→ YOUR OBJECTIVE
Write the next part of the passage on inrush current and voltage regulation, beginning after its final sentence.

→ SOURCE TEXT
It appears there are 2 separate and distinct albeit conjoined issues that are being addressed here.
1. Inrush current. Measured in amps.
2. Voltage regulation. Measured in volts.
As I understand it, inrush current is a phenomenon observed when a transformer or a capacitor is initially energized. When a transformer is energized, it can draw a large amount of current, perhaps several times its rated capacity until its core is magnetized and it operating resistance is stabilized. A capacitor does similar until it is fully charged.
This inrush current is typically allowed for in the design of the transformer and all downstream components, otherwise, there would be large scale component failures. The primary concern of current inrush is not downstream components but rather upstream components. If the supply for the device is not capable of carrying the large amount of current required instantaneously when the device is brought on line problems can occur. 1) a breaker or fuse can trip or blow, 2) a conductor can burn or overheat, 3) the generation source can be overloaded. A combination of these events may occur, not in the particular order listed.

→ INFORMATION SUPPLIED
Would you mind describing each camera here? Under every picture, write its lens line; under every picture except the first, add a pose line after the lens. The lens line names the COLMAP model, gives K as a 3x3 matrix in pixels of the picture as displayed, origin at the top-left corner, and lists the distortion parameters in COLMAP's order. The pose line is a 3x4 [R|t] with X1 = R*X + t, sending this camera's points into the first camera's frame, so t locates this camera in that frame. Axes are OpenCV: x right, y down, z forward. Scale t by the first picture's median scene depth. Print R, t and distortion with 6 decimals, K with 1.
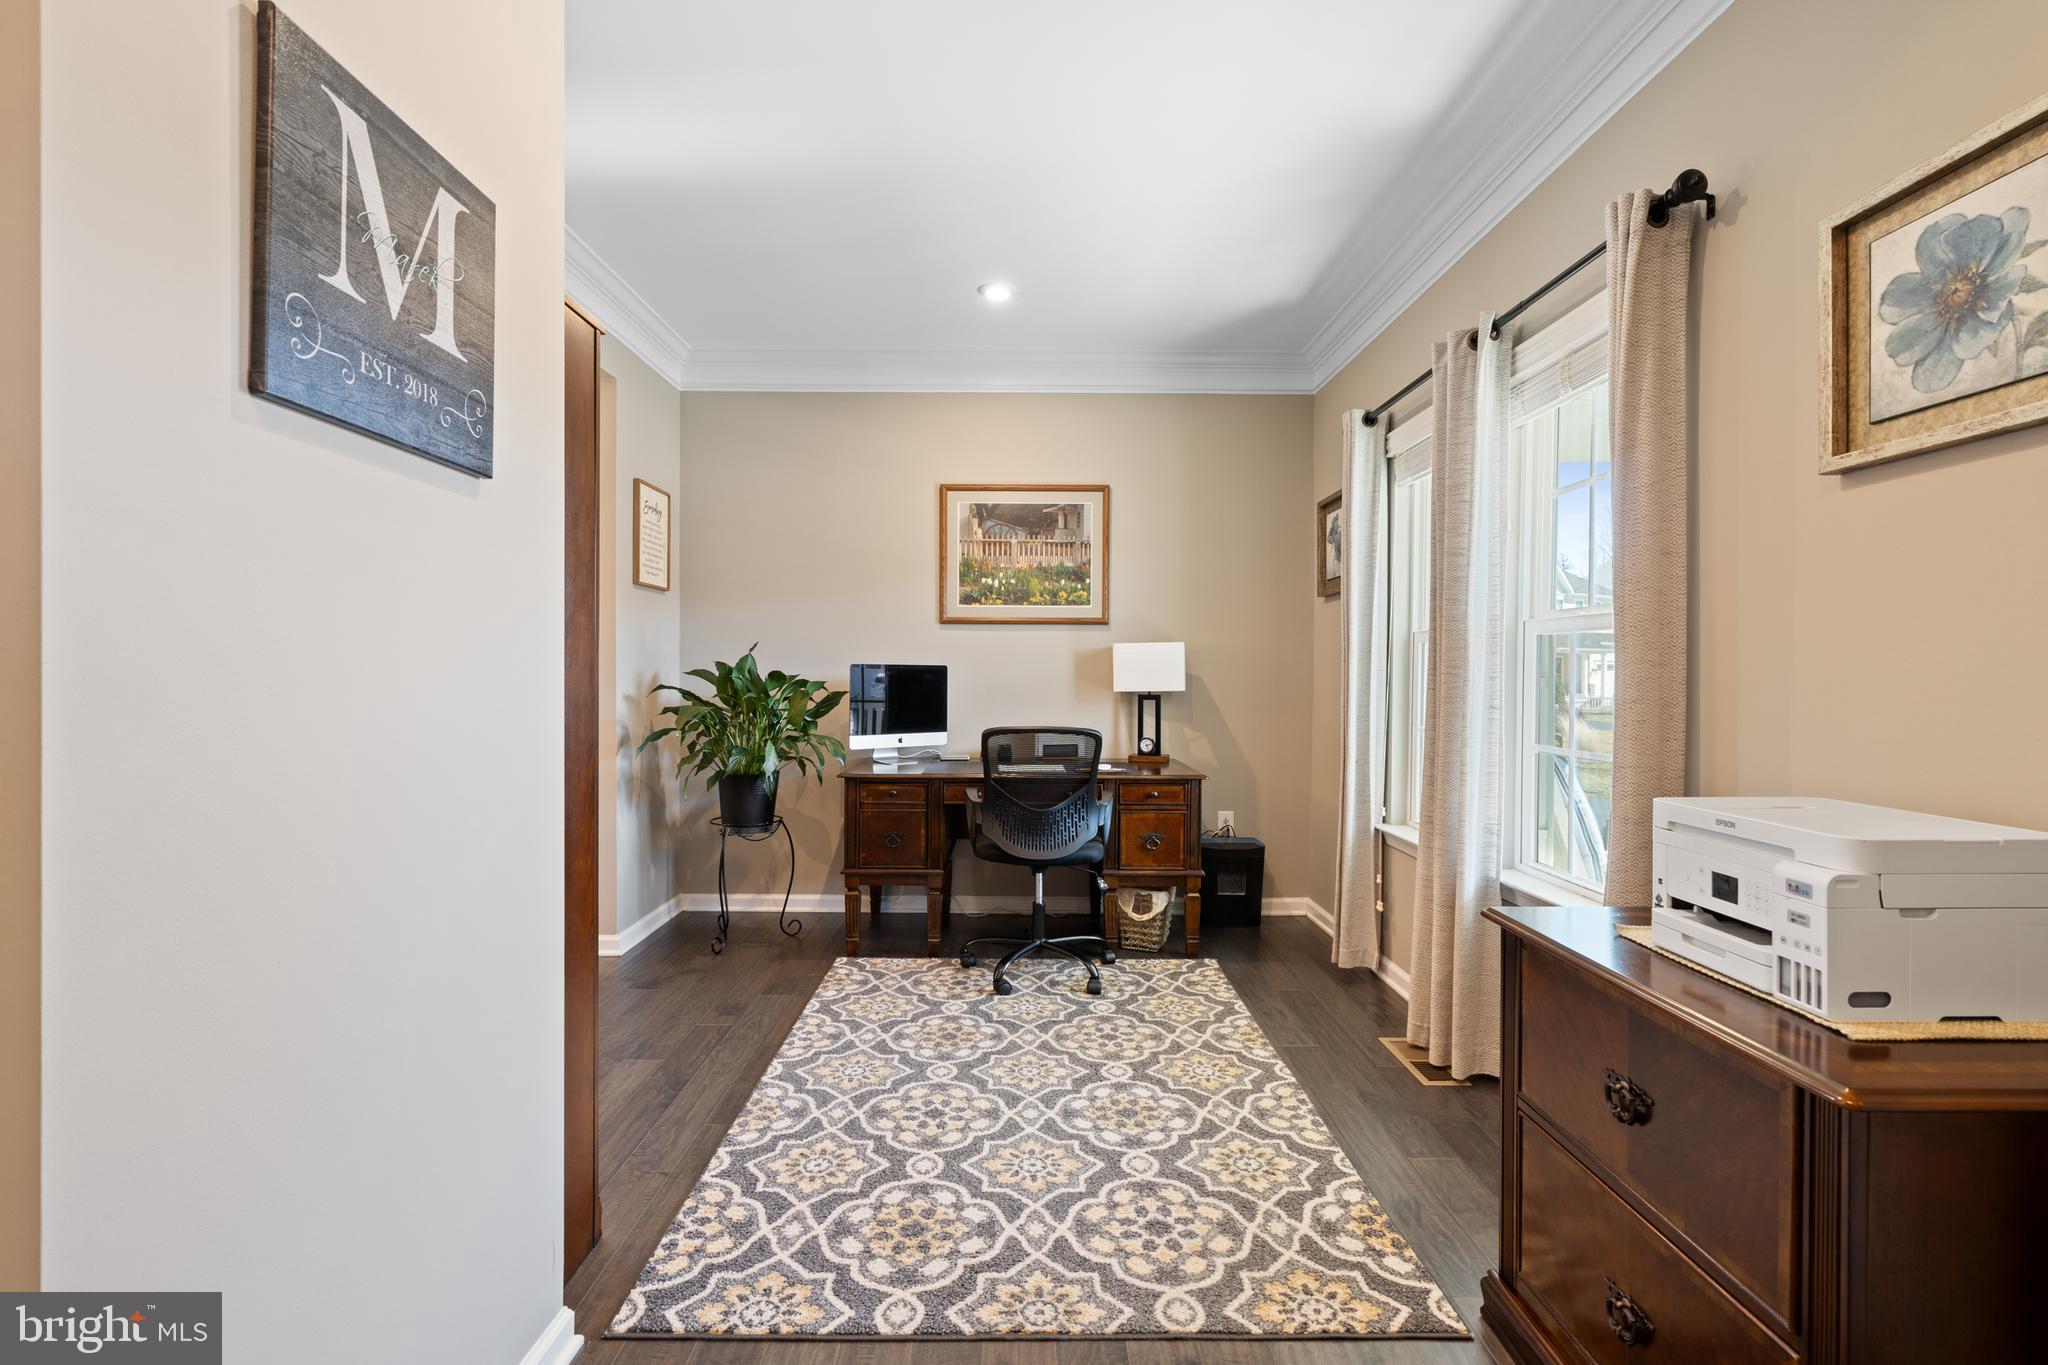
lens RADIAL K [[914.2, 0, 1020.4], [0, 914.2, 681.3], [0, 0, 1]] dist [-0.002954, 0.000241]
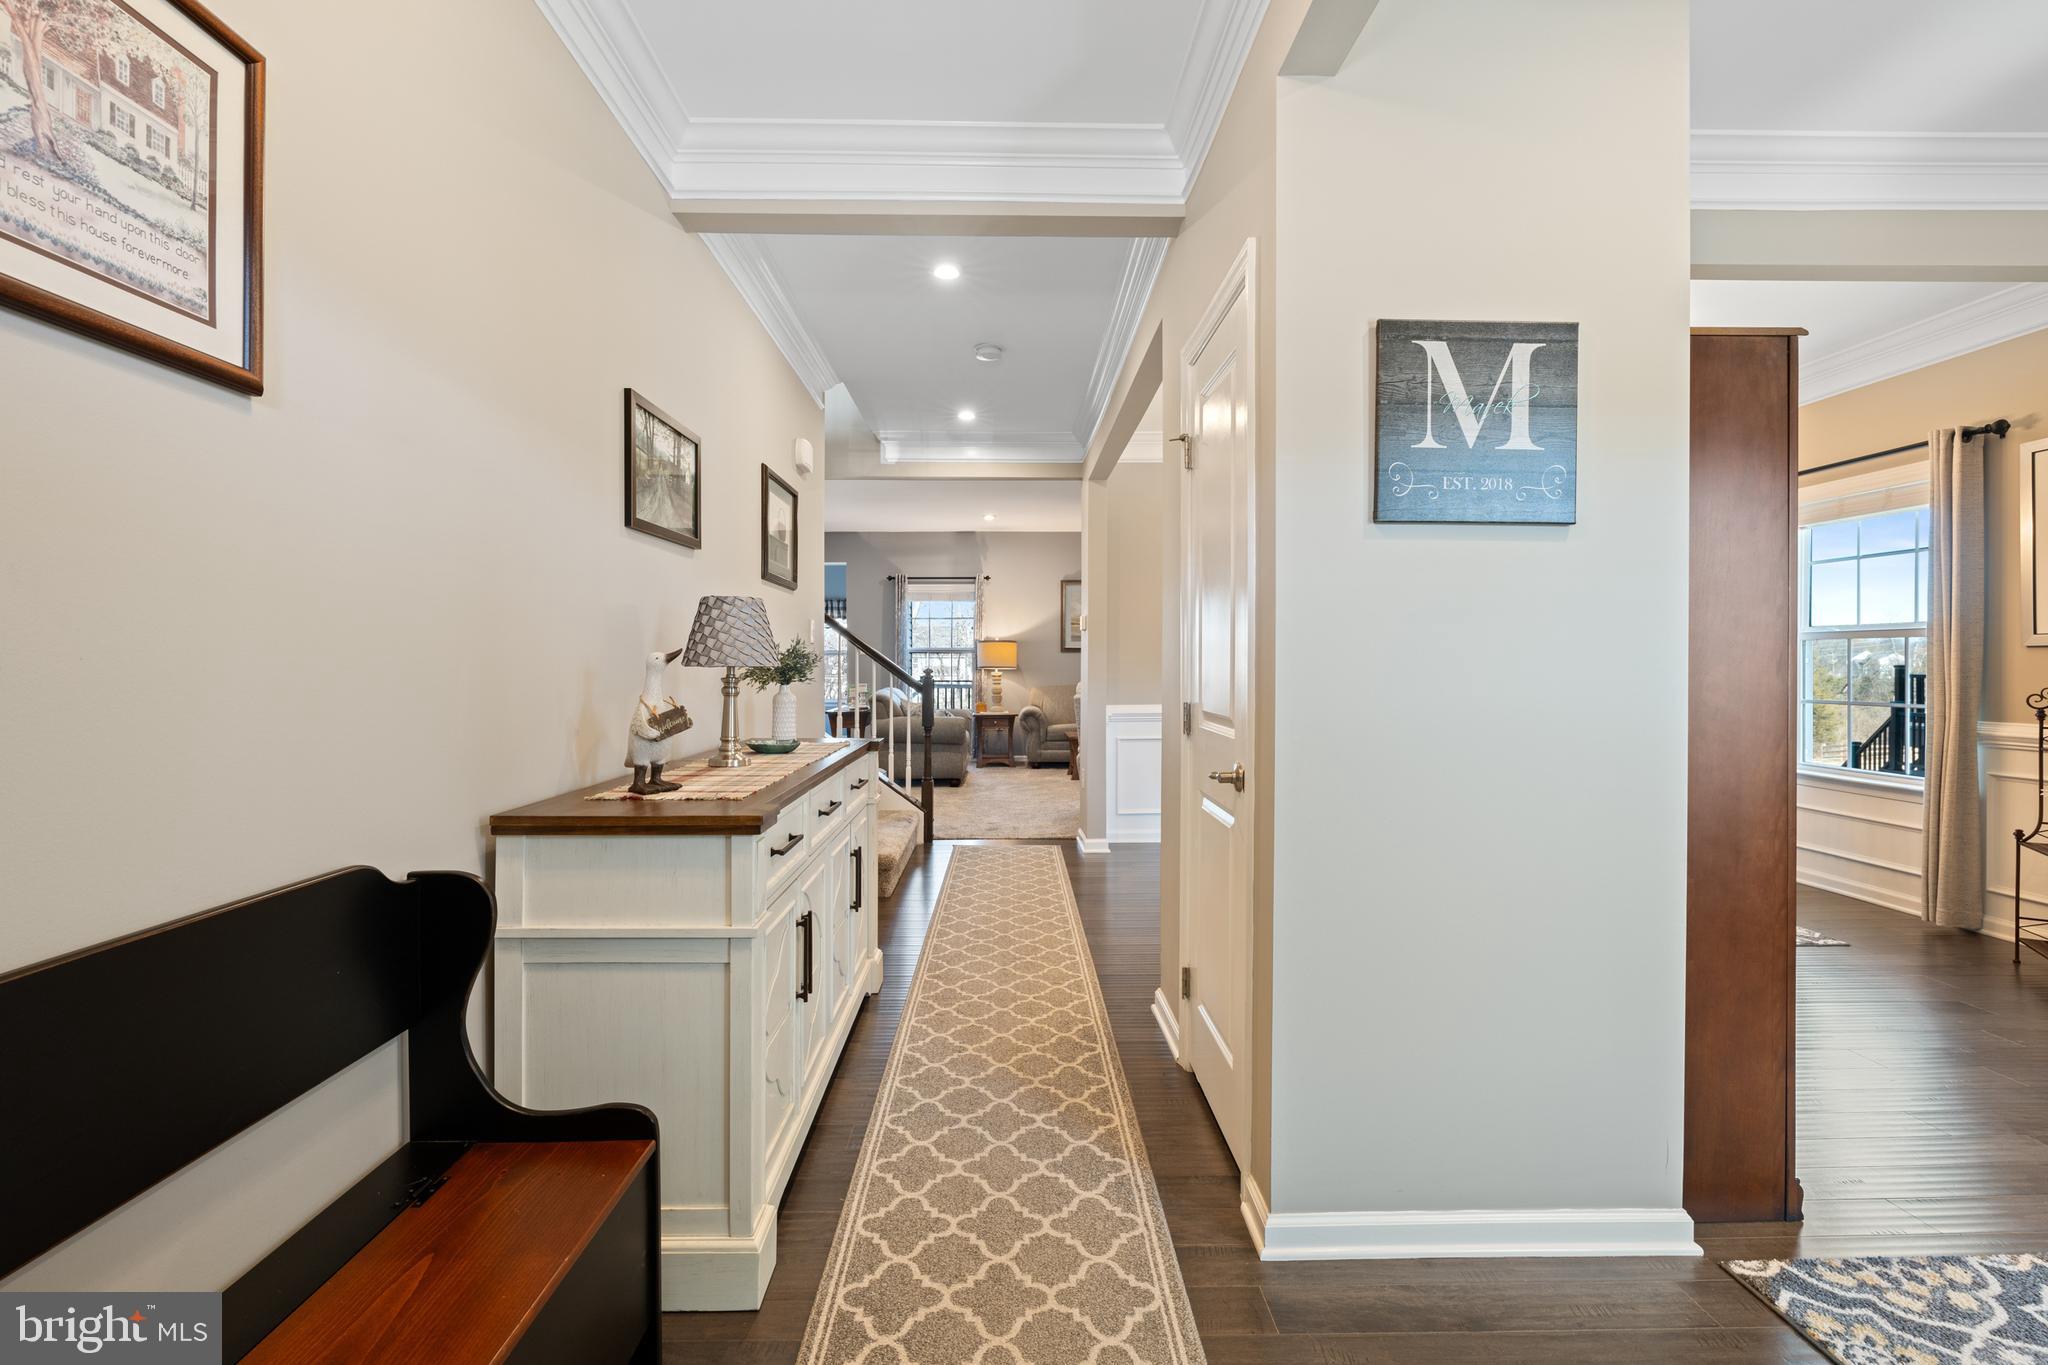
lens RADIAL K [[914.2, 0, 1022.2], [0, 914.2, 674.0], [0, 0, 1]] dist [-0.002954, 0.000241]
pose [[0.019846, 0.002931, -0.999799, 0.838406], [-0.010081, 0.999945, 0.002732, 0.007312], [0.999752, 0.010025, 0.019875, 0.161031]]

→ THE ANSWER
A breaker tripping or fuse blowing is pretty typical and obvious. Many breaker manufacturers allow for short term transients and some even have adjustments for thresholds. A slow-blow fuse is a primitive time delay overcurrent protection.
Another symptom of inrush current is an initial voltage sag followed by a voltage surge. As a switch allows electrons to flow into the transformer or capacitor, the initial low resistance creates a voltage sag. As the transformer and capacitor reach operating condition, resistance is restored and the inrush current comes to a halt with a short voltage rise resulting before the circuit becomes stable as the conga line of electrons that has been rushing to fill the bar suddenly gets the door slammed shut and they all plow into each other.
Protection from these events must be addressed from both current and voltage perspectives if your goal is to extend the life of equipment. As Sluckey indicated, current inrush is most often addressed by use of Thermistors. Thermistors however are not voltage regulators and wil do nothing to prevent sag or surge of voltage in the circuit. To address Voltage sag, a capacitor or battery storage bank is typically used, and to protect from a surge a MOV is typically the most cost effective solution. A well designed and well regulated power supply typically incorporates a Breaker or fuse, a transformer or voltage regulator, a capacitor, and an MOV. In some cases to maximize protection, MOV's are installed both before and after the transformer.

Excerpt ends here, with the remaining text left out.